Your goal » Exactly those lines that run from the one containing "input wire [3:0]" through the last line of the entries below should be printed, and no others.

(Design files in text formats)
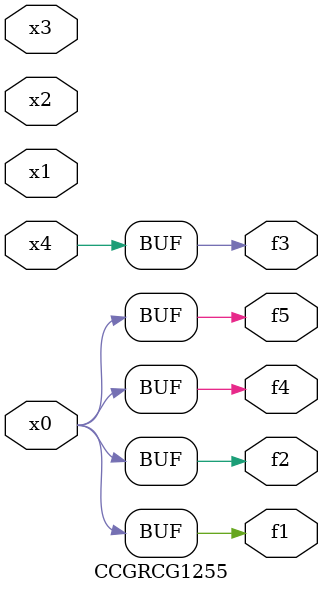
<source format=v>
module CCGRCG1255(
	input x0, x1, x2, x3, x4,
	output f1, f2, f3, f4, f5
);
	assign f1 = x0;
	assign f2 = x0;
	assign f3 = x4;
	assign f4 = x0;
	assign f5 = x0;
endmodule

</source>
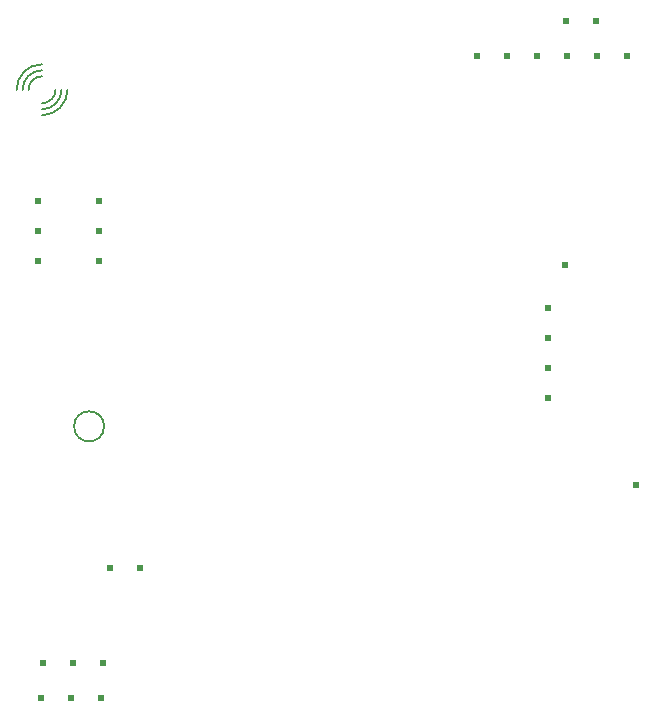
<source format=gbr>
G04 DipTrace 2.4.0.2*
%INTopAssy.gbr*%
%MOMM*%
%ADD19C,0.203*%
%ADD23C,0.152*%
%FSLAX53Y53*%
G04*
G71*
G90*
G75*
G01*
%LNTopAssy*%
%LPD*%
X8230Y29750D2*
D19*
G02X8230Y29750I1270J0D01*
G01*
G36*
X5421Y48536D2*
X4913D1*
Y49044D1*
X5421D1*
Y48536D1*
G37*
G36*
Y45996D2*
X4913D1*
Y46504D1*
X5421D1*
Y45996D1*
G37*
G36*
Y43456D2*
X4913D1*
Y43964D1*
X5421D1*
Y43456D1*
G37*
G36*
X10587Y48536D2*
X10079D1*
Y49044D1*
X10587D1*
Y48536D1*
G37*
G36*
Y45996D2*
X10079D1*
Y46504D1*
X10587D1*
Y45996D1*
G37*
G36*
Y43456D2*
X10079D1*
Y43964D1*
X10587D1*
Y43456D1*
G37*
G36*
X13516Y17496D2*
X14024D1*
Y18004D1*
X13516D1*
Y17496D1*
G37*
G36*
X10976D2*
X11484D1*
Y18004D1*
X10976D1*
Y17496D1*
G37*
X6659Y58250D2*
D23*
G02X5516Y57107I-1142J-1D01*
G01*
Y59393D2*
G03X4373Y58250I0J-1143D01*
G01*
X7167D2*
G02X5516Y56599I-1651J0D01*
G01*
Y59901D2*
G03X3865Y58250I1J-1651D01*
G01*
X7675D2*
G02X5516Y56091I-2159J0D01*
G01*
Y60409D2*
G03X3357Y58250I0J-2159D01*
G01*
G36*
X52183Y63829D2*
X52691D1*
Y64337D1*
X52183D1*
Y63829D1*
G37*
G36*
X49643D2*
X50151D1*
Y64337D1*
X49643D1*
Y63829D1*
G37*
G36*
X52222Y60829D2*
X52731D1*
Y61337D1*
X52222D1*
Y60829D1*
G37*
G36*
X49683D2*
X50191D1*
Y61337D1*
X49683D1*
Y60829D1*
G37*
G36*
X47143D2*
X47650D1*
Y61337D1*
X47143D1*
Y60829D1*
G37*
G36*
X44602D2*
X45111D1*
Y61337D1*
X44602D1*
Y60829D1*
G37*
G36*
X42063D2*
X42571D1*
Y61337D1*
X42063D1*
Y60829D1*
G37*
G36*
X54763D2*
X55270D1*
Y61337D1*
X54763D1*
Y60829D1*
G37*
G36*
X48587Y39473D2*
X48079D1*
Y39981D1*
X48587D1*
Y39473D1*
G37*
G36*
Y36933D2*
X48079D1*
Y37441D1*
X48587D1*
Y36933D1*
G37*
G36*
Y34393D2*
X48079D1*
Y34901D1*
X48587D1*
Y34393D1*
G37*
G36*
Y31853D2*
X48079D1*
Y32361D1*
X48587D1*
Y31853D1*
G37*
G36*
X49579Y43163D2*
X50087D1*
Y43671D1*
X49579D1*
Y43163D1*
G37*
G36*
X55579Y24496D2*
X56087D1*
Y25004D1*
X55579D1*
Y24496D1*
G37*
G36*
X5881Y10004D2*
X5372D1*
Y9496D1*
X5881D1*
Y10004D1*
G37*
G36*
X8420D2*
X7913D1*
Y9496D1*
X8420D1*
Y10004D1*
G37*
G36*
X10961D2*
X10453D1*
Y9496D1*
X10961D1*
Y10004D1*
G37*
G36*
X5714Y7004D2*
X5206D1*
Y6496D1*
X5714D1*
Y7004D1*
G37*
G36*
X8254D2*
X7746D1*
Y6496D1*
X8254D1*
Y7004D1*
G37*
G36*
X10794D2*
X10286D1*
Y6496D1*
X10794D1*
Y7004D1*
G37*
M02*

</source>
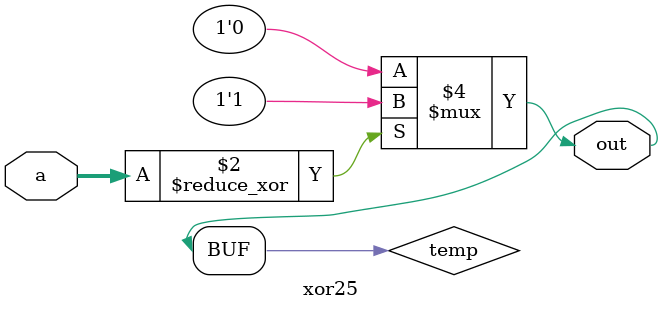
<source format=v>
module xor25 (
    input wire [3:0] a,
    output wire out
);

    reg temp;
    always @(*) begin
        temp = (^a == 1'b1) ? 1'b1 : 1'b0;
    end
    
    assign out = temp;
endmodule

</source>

Result »
    input wire [3:0] a,
    output wire out
);

    reg temp;
    always @(*) begin
        temp = (^a == 1'b1) ? 1'b1 : 1'b0;
    end
    
    assign out = temp;
endmodule

</source>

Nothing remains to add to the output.